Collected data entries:
########################################

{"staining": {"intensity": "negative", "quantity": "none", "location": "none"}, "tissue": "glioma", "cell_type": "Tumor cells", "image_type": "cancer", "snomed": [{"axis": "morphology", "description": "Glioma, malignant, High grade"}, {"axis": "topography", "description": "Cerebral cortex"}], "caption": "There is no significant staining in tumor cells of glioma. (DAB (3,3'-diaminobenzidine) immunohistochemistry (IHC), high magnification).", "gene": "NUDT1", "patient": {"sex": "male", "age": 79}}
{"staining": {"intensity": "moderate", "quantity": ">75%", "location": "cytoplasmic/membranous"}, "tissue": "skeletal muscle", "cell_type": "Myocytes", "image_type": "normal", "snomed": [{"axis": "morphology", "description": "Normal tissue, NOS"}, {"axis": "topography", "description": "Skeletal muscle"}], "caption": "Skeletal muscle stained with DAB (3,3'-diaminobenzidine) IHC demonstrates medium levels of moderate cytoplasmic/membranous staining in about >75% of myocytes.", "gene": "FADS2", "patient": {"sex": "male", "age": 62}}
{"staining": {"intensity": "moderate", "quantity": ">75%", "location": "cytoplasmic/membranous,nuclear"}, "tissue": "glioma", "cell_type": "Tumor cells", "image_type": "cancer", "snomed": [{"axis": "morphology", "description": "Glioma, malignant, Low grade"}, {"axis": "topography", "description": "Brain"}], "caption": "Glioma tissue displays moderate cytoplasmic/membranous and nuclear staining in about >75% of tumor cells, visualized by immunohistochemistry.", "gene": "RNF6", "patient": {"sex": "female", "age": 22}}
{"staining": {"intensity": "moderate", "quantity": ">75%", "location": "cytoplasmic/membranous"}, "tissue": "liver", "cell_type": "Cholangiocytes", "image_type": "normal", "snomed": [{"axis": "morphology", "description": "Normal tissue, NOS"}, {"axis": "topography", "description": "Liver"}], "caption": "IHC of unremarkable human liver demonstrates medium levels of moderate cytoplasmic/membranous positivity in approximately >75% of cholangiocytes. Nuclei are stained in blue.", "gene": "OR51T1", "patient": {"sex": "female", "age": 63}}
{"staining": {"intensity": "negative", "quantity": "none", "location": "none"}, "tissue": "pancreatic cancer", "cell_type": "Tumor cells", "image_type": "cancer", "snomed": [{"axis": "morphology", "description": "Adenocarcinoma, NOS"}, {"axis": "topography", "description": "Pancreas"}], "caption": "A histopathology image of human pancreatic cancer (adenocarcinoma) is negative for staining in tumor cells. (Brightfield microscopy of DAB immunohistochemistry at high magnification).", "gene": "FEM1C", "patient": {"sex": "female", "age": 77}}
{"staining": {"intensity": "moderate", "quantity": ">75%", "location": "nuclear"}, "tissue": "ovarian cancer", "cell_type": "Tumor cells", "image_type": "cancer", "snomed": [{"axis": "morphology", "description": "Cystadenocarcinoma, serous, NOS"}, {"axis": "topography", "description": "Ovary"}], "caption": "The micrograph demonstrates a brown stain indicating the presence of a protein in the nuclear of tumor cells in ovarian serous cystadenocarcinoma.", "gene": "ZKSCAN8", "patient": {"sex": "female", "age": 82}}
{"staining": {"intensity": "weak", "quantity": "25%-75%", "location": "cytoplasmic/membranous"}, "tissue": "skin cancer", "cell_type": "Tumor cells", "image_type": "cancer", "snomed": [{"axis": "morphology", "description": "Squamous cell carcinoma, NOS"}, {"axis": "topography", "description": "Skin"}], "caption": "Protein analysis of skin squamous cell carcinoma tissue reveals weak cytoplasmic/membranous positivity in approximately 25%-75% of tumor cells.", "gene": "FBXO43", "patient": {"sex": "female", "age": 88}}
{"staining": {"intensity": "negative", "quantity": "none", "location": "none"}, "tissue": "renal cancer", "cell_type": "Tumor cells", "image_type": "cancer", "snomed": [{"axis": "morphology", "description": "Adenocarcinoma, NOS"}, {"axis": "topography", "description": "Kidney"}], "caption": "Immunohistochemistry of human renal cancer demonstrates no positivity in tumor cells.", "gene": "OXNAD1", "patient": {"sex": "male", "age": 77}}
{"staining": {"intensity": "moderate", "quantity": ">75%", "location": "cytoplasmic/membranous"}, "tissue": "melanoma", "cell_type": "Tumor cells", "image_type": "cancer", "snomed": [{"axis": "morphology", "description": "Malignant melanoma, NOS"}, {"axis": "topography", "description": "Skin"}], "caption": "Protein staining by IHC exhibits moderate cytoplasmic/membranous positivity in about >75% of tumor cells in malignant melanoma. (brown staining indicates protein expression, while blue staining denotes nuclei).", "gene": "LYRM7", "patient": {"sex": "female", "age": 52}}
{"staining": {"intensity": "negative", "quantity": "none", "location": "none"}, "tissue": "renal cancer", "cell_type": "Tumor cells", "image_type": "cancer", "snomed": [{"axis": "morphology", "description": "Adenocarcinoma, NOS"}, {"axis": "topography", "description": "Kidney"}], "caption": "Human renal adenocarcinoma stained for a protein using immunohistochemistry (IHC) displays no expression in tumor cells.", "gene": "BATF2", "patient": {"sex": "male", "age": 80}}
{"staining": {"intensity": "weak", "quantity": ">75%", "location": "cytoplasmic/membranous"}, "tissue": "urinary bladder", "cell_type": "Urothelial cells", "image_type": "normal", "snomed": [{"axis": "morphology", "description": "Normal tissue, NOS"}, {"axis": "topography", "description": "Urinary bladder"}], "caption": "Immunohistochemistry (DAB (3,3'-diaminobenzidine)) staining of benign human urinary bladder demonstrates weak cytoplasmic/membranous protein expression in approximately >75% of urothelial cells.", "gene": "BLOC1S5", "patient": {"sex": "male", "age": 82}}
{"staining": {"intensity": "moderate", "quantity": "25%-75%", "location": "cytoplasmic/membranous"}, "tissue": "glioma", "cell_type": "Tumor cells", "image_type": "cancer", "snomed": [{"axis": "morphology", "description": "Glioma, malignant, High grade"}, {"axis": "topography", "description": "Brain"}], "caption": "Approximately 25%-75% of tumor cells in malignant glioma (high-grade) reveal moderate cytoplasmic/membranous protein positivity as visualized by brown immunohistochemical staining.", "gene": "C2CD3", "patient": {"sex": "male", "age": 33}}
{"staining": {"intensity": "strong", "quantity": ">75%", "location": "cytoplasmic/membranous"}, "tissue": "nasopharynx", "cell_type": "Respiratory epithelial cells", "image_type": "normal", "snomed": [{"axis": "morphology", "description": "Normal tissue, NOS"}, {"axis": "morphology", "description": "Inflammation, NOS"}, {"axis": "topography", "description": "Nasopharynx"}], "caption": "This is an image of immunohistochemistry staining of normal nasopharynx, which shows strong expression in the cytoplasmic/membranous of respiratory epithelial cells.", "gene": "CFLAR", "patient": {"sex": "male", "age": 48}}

########################################

◆ REQUIRED WORK
Reproduce each entry exactly, leaving out nothing.

◆ TASK OUTPUT
{"staining": {"intensity": "negative", "quantity": "none", "location": "none"}, "tissue": "glioma", "cell_type": "Tumor cells", "image_type": "cancer", "snomed": [{"axis": "morphology", "description": "Glioma, malignant, High grade"}, {"axis": "topography", "description": "Cerebral cortex"}], "caption": "There is no significant staining in tumor cells of glioma. (DAB (3,3'-diaminobenzidine) immunohistochemistry (IHC), high magnification).", "gene": "NUDT1", "patient": {"sex": "male", "age": 79}}
{"staining": {"intensity": "moderate", "quantity": ">75%", "location": "cytoplasmic/membranous"}, "tissue": "skeletal muscle", "cell_type": "Myocytes", "image_type": "normal", "snomed": [{"axis": "morphology", "description": "Normal tissue, NOS"}, {"axis": "topography", "description": "Skeletal muscle"}], "caption": "Skeletal muscle stained with DAB (3,3'-diaminobenzidine) IHC demonstrates medium levels of moderate cytoplasmic/membranous staining in about >75% of myocytes.", "gene": "FADS2", "patient": {"sex": "male", "age": 62}}
{"staining": {"intensity": "moderate", "quantity": ">75%", "location": "cytoplasmic/membranous,nuclear"}, "tissue": "glioma", "cell_type": "Tumor cells", "image_type": "cancer", "snomed": [{"axis": "morphology", "description": "Glioma, malignant, Low grade"}, {"axis": "topography", "description": "Brain"}], "caption": "Glioma tissue displays moderate cytoplasmic/membranous and nuclear staining in about >75% of tumor cells, visualized by immunohistochemistry.", "gene": "RNF6", "patient": {"sex": "female", "age": 22}}
{"staining": {"intensity": "moderate", "quantity": ">75%", "location": "cytoplasmic/membranous"}, "tissue": "liver", "cell_type": "Cholangiocytes", "image_type": "normal", "snomed": [{"axis": "morphology", "description": "Normal tissue, NOS"}, {"axis": "topography", "description": "Liver"}], "caption": "IHC of unremarkable human liver demonstrates medium levels of moderate cytoplasmic/membranous positivity in approximately >75% of cholangiocytes. Nuclei are stained in blue.", "gene": "OR51T1", "patient": {"sex": "female", "age": 63}}
{"staining": {"intensity": "negative", "quantity": "none", "location": "none"}, "tissue": "pancreatic cancer", "cell_type": "Tumor cells", "image_type": "cancer", "snomed": [{"axis": "morphology", "description": "Adenocarcinoma, NOS"}, {"axis": "topography", "description": "Pancreas"}], "caption": "A histopathology image of human pancreatic cancer (adenocarcinoma) is negative for staining in tumor cells. (Brightfield microscopy of DAB immunohistochemistry at high magnification).", "gene": "FEM1C", "patient": {"sex": "female", "age": 77}}
{"staining": {"intensity": "moderate", "quantity": ">75%", "location": "nuclear"}, "tissue": "ovarian cancer", "cell_type": "Tumor cells", "image_type": "cancer", "snomed": [{"axis": "morphology", "description": "Cystadenocarcinoma, serous, NOS"}, {"axis": "topography", "description": "Ovary"}], "caption": "The micrograph demonstrates a brown stain indicating the presence of a protein in the nuclear of tumor cells in ovarian serous cystadenocarcinoma.", "gene": "ZKSCAN8", "patient": {"sex": "female", "age": 82}}
{"staining": {"intensity": "weak", "quantity": "25%-75%", "location": "cytoplasmic/membranous"}, "tissue": "skin cancer", "cell_type": "Tumor cells", "image_type": "cancer", "snomed": [{"axis": "morphology", "description": "Squamous cell carcinoma, NOS"}, {"axis": "topography", "description": "Skin"}], "caption": "Protein analysis of skin squamous cell carcinoma tissue reveals weak cytoplasmic/membranous positivity in approximately 25%-75% of tumor cells.", "gene": "FBXO43", "patient": {"sex": "female", "age": 88}}
{"staining": {"intensity": "negative", "quantity": "none", "location": "none"}, "tissue": "renal cancer", "cell_type": "Tumor cells", "image_type": "cancer", "snomed": [{"axis": "morphology", "description": "Adenocarcinoma, NOS"}, {"axis": "topography", "description": "Kidney"}], "caption": "Immunohistochemistry of human renal cancer demonstrates no positivity in tumor cells.", "gene": "OXNAD1", "patient": {"sex": "male", "age": 77}}
{"staining": {"intensity": "moderate", "quantity": ">75%", "location": "cytoplasmic/membranous"}, "tissue": "melanoma", "cell_type": "Tumor cells", "image_type": "cancer", "snomed": [{"axis": "morphology", "description": "Malignant melanoma, NOS"}, {"axis": "topography", "description": "Skin"}], "caption": "Protein staining by IHC exhibits moderate cytoplasmic/membranous positivity in about >75% of tumor cells in malignant melanoma. (brown staining indicates protein expression, while blue staining denotes nuclei).", "gene": "LYRM7", "patient": {"sex": "female", "age": 52}}
{"staining": {"intensity": "negative", "quantity": "none", "location": "none"}, "tissue": "renal cancer", "cell_type": "Tumor cells", "image_type": "cancer", "snomed": [{"axis": "morphology", "description": "Adenocarcinoma, NOS"}, {"axis": "topography", "description": "Kidney"}], "caption": "Human renal adenocarcinoma stained for a protein using immunohistochemistry (IHC) displays no expression in tumor cells.", "gene": "BATF2", "patient": {"sex": "male", "age": 80}}
{"staining": {"intensity": "weak", "quantity": ">75%", "location": "cytoplasmic/membranous"}, "tissue": "urinary bladder", "cell_type": "Urothelial cells", "image_type": "normal", "snomed": [{"axis": "morphology", "description": "Normal tissue, NOS"}, {"axis": "topography", "description": "Urinary bladder"}], "caption": "Immunohistochemistry (DAB (3,3'-diaminobenzidine)) staining of benign human urinary bladder demonstrates weak cytoplasmic/membranous protein expression in approximately >75% of urothelial cells.", "gene": "BLOC1S5", "patient": {"sex": "male", "age": 82}}
{"staining": {"intensity": "moderate", "quantity": "25%-75%", "location": "cytoplasmic/membranous"}, "tissue": "glioma", "cell_type": "Tumor cells", "image_type": "cancer", "snomed": [{"axis": "morphology", "description": "Glioma, malignant, High grade"}, {"axis": "topography", "description": "Brain"}], "caption": "Approximately 25%-75% of tumor cells in malignant glioma (high-grade) reveal moderate cytoplasmic/membranous protein positivity as visualized by brown immunohistochemical staining.", "gene": "C2CD3", "patient": {"sex": "male", "age": 33}}
{"staining": {"intensity": "strong", "quantity": ">75%", "location": "cytoplasmic/membranous"}, "tissue": "nasopharynx", "cell_type": "Respiratory epithelial cells", "image_type": "normal", "snomed": [{"axis": "morphology", "description": "Normal tissue, NOS"}, {"axis": "morphology", "description": "Inflammation, NOS"}, {"axis": "topography", "description": "Nasopharynx"}], "caption": "This is an image of immunohistochemistry staining of normal nasopharynx, which shows strong expression in the cytoplasmic/membranous of respiratory epithelial cells.", "gene": "CFLAR", "patient": {"sex": "male", "age": 48}}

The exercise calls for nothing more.